------ Records to use ------

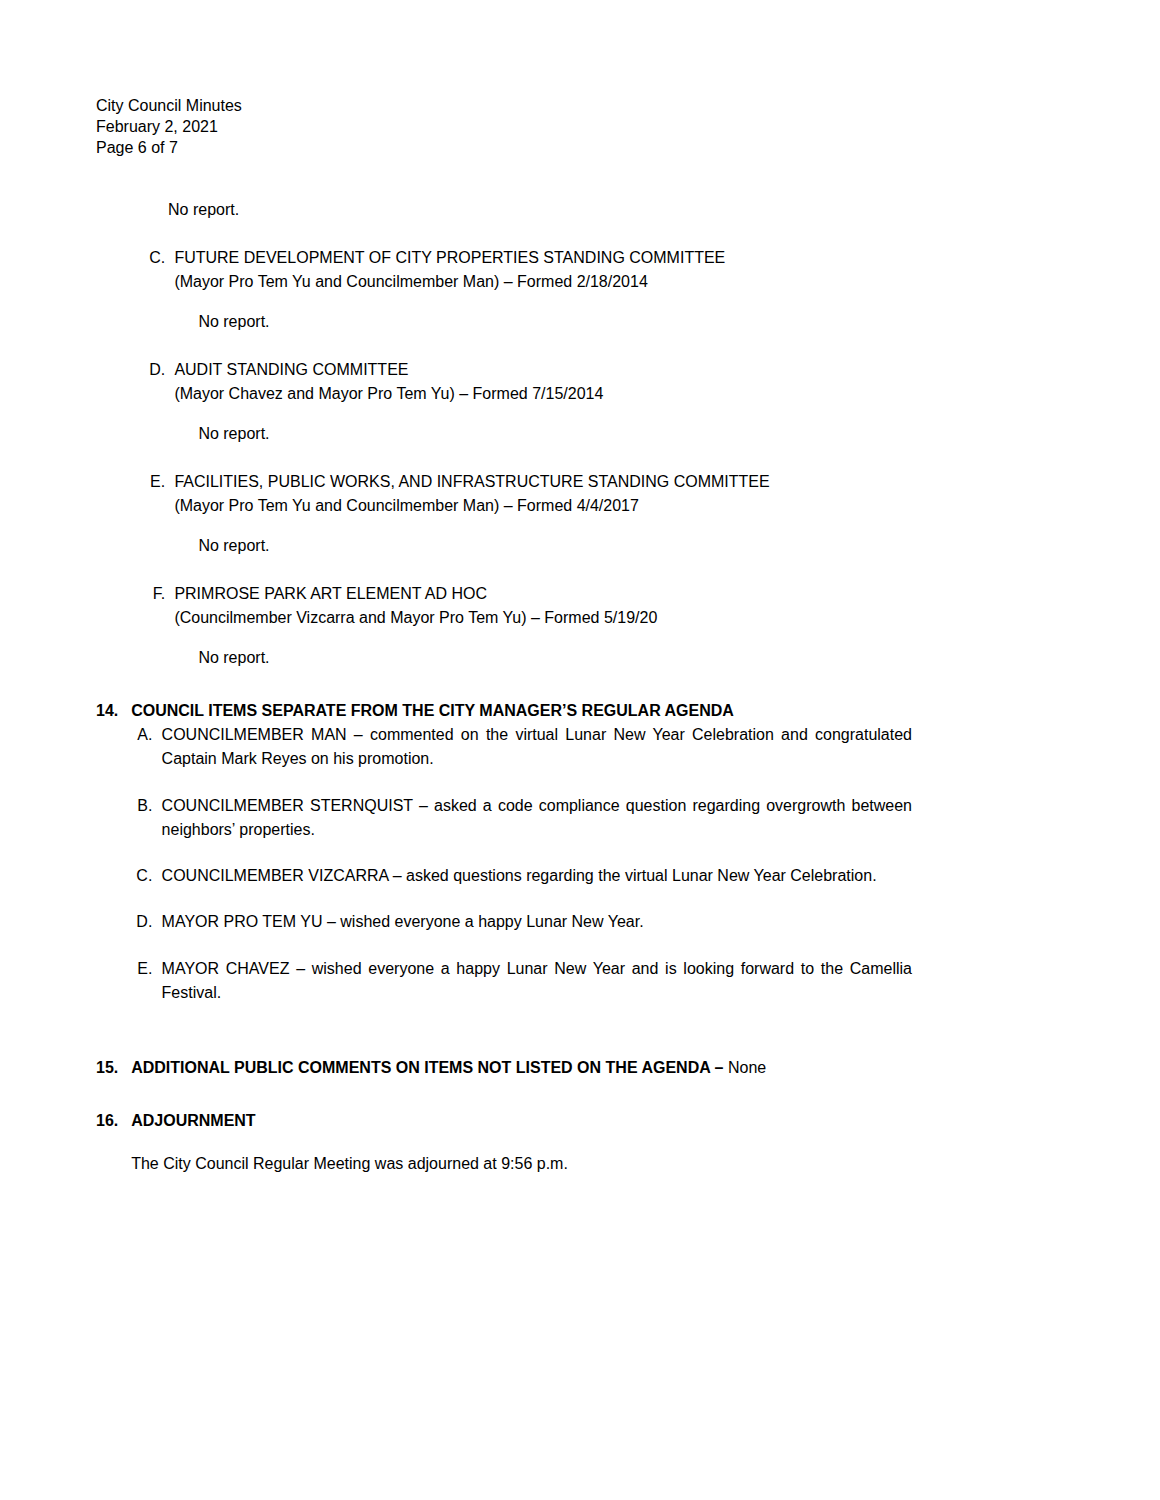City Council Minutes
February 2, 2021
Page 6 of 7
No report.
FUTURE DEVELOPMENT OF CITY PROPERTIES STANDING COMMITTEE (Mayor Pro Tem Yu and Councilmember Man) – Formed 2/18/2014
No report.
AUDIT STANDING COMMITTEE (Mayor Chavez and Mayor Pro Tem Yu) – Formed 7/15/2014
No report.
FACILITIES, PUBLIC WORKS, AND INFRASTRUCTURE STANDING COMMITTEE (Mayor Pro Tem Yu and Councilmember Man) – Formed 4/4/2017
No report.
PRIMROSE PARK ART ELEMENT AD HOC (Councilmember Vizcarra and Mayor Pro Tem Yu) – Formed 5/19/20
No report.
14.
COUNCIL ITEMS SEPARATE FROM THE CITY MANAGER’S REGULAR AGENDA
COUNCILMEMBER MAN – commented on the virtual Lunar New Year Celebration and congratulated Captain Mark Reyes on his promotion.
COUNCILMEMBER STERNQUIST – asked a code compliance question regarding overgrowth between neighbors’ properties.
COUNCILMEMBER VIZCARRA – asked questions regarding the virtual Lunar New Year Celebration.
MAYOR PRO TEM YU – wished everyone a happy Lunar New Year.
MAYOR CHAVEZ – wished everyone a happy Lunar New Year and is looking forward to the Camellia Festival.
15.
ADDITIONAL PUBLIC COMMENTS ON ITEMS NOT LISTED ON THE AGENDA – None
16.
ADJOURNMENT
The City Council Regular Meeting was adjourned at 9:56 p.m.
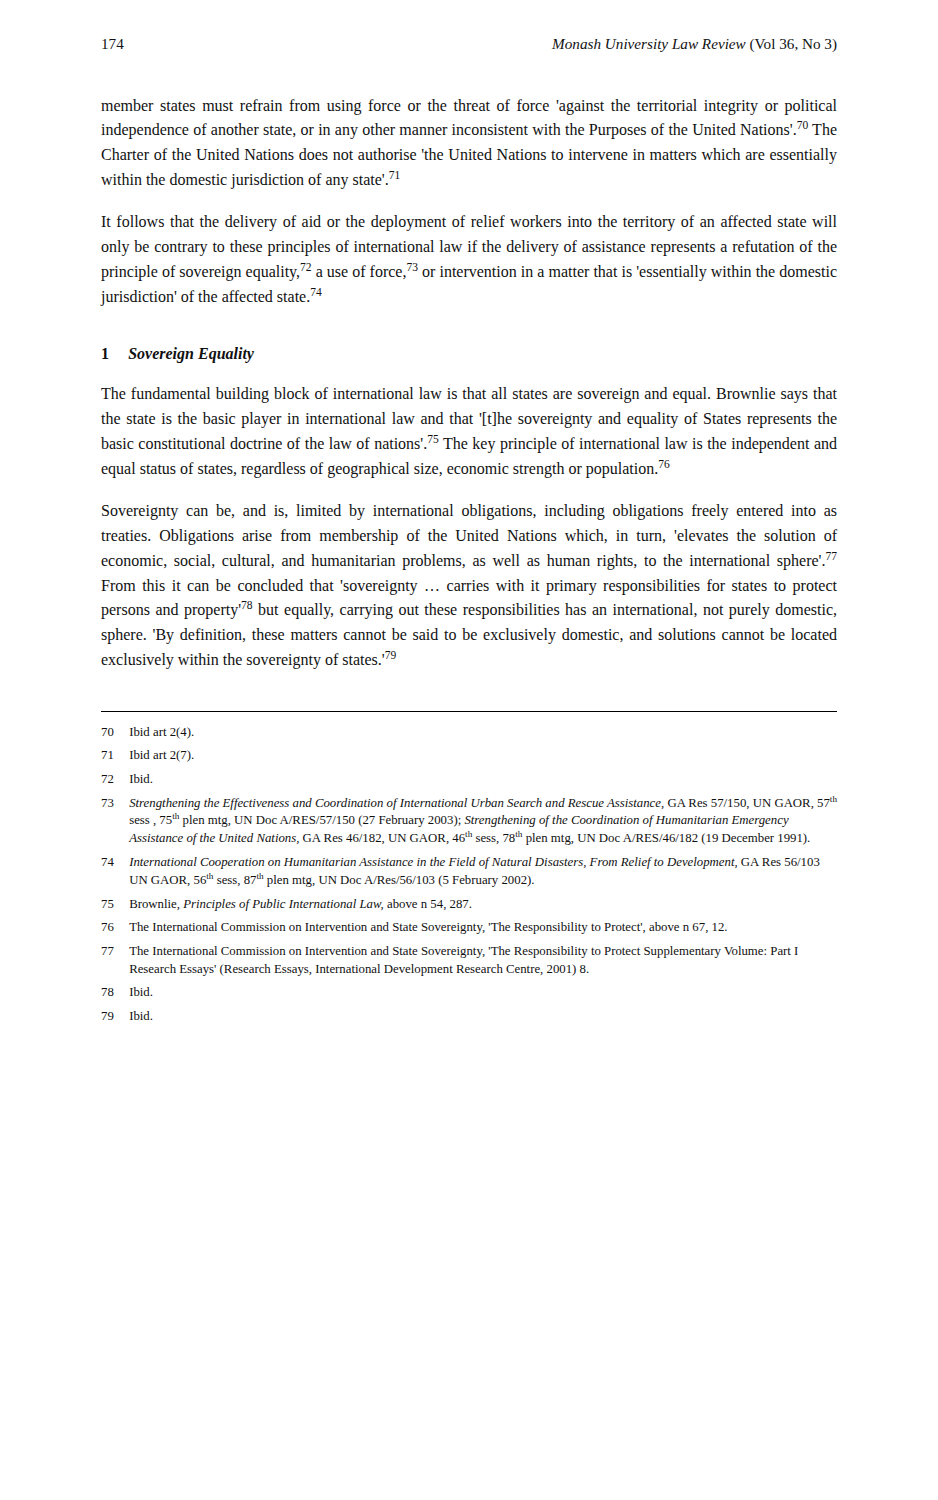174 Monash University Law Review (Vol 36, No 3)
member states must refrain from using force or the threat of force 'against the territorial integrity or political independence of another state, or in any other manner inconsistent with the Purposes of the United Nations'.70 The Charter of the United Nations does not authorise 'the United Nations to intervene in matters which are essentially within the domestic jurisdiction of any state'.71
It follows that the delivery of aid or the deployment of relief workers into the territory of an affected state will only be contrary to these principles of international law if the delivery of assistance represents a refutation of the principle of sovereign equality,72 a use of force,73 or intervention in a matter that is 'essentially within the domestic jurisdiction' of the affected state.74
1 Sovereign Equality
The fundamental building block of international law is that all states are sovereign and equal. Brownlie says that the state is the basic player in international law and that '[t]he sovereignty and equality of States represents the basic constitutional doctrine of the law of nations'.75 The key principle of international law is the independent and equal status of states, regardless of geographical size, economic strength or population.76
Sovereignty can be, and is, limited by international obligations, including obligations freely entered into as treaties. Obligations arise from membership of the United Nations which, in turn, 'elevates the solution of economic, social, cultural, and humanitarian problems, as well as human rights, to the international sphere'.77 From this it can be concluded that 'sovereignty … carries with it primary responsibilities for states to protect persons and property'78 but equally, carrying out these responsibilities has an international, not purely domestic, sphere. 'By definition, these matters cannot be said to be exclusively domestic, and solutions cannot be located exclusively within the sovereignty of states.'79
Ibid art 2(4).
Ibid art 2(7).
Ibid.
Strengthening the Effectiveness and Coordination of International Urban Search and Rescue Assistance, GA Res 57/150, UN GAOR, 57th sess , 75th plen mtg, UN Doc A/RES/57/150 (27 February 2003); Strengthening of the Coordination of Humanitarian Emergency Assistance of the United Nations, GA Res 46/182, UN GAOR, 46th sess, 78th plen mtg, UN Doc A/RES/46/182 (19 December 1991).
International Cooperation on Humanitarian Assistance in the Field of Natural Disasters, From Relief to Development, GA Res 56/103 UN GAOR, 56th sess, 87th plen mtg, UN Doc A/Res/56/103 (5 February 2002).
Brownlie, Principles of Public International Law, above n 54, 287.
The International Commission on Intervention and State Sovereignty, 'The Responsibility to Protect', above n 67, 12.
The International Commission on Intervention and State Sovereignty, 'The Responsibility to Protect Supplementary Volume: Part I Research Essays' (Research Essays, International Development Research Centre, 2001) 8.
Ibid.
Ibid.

------
------ Records to use ------

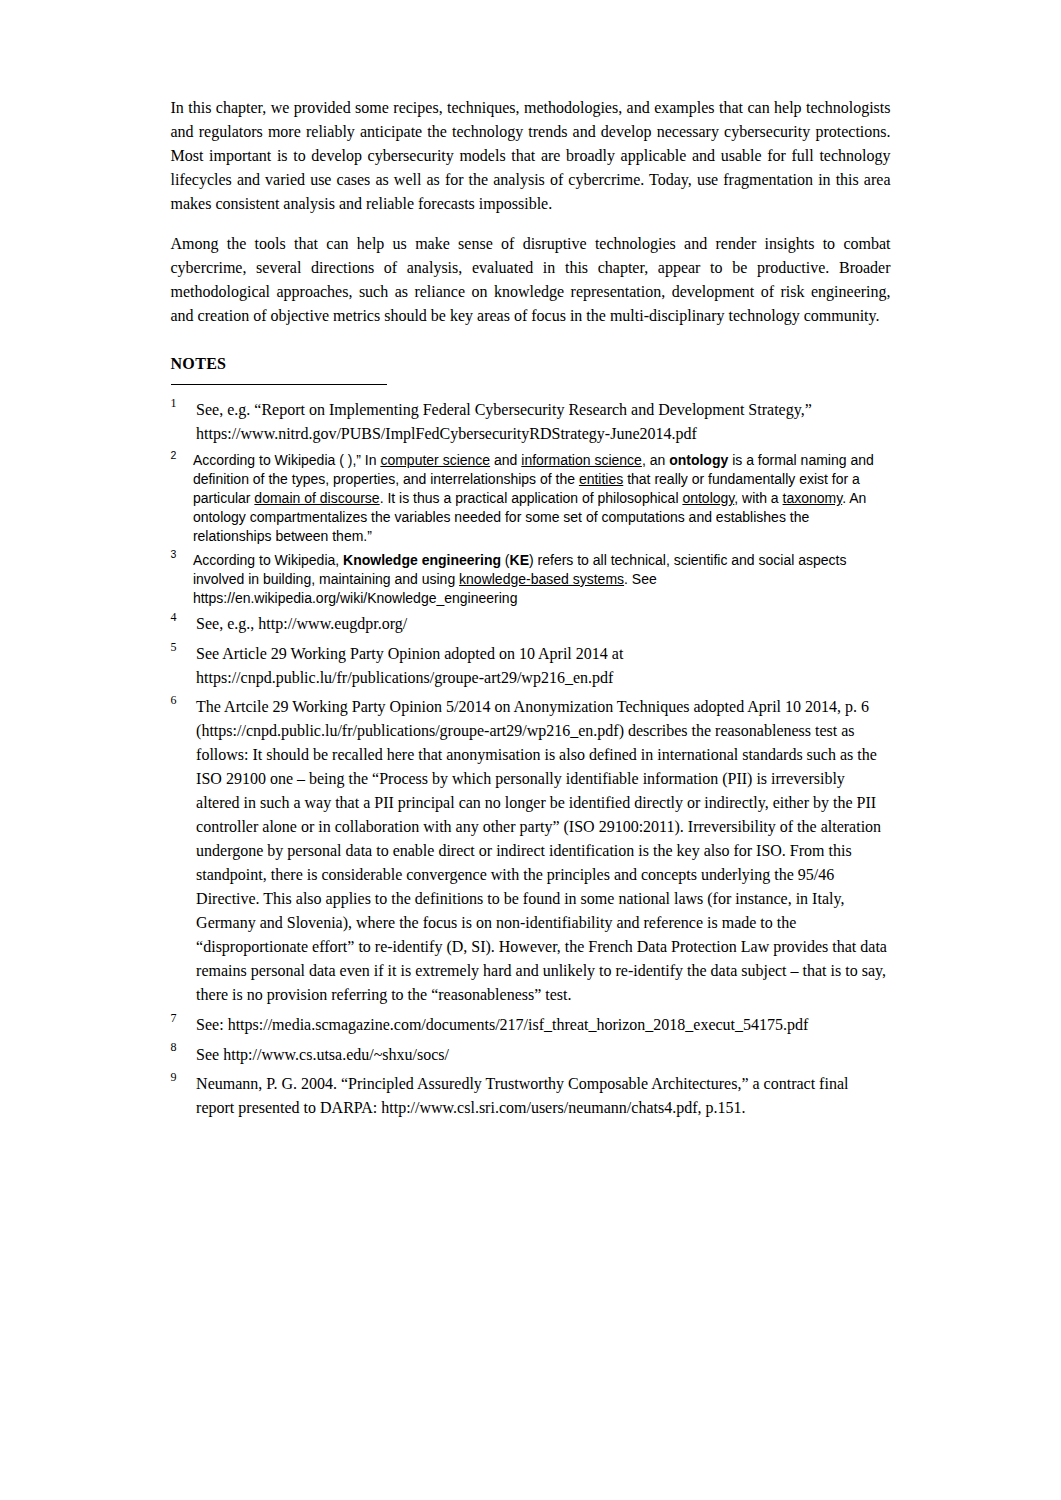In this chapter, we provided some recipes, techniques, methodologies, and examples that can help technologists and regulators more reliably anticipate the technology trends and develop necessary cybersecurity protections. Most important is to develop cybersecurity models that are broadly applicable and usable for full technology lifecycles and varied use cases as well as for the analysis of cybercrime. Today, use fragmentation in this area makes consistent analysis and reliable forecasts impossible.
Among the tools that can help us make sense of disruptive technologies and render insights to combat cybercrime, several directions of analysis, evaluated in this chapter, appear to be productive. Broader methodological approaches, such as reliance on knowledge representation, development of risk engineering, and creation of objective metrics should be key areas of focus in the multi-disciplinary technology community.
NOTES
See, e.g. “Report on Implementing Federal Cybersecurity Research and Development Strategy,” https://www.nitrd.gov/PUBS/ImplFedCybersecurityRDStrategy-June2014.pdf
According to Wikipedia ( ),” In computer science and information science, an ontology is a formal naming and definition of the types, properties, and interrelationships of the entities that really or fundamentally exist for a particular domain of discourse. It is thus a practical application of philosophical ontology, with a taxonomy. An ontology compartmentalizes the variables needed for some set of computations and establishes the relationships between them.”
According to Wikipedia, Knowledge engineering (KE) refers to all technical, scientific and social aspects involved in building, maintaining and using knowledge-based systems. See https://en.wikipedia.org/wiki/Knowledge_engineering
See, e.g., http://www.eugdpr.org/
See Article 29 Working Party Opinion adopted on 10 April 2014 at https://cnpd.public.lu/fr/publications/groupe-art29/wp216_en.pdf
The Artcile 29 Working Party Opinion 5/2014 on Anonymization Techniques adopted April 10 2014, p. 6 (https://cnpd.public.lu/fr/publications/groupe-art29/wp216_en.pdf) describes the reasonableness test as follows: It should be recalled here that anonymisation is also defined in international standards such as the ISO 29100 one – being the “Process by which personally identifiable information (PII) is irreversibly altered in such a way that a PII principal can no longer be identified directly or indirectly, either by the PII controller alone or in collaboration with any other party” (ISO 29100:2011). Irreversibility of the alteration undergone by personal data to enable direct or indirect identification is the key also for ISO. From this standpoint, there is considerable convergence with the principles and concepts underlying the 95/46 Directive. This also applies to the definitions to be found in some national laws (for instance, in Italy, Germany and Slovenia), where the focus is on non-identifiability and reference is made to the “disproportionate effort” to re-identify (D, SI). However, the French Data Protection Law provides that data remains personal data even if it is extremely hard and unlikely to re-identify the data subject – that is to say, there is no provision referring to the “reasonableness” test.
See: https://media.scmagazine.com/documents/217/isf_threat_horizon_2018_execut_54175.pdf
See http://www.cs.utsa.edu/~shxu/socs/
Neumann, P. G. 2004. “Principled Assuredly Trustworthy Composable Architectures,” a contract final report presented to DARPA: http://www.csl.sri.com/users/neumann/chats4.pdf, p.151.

------

• Exercise instructions:
Select every line above that contains the word "https", and copy it.

• Result:
See, e.g. “Report on Implementing Federal Cybersecurity Research and Development Strategy,” https://www.nitrd.gov/PUBS/ImplFedCybersecurityRDStrategy-June2014.pdf
According to Wikipedia, Knowledge engineering (KE) refers to all technical, scientific and social aspects involved in building, maintaining and using knowledge-based systems. See https://en.wikipedia.org/wiki/Knowledge_engineering
See Article 29 Working Party Opinion adopted on 10 April 2014 at https://cnpd.public.lu/fr/publications/groupe-art29/wp216_en.pdf
The Artcile 29 Working Party Opinion 5/2014 on Anonymization Techniques adopted April 10 2014, p. 6 (https://cnpd.public.lu/fr/publications/groupe-art29/wp216_en.pdf) describes the reasonableness test as follows: It should be recalled here that anonymisation is also defined in international standards such as the ISO 29100 one – being the “Process by which personally identifiable information (PII) is irreversibly altered in such a way that a PII principal can no longer be identified directly or indirectly, either by the PII controller alone or in collaboration with any other party” (ISO 29100:2011). Irreversibility of the alteration undergone by personal data to enable direct or indirect identification is the key also for ISO. From this standpoint, there is considerable convergence with the principles and concepts underlying the 95/46 Directive. This also applies to the definitions to be found in some national laws (for instance, in Italy, Germany and Slovenia), where the focus is on non-identifiability and reference is made to the “disproportionate effort” to re-identify (D, SI). However, the French Data Protection Law provides that data remains personal data even if it is extremely hard and unlikely to re-identify the data subject – that is to say, there is no provision referring to the “reasonableness” test.
See: https://media.scmagazine.com/documents/217/isf_threat_horizon_2018_execut_54175.pdf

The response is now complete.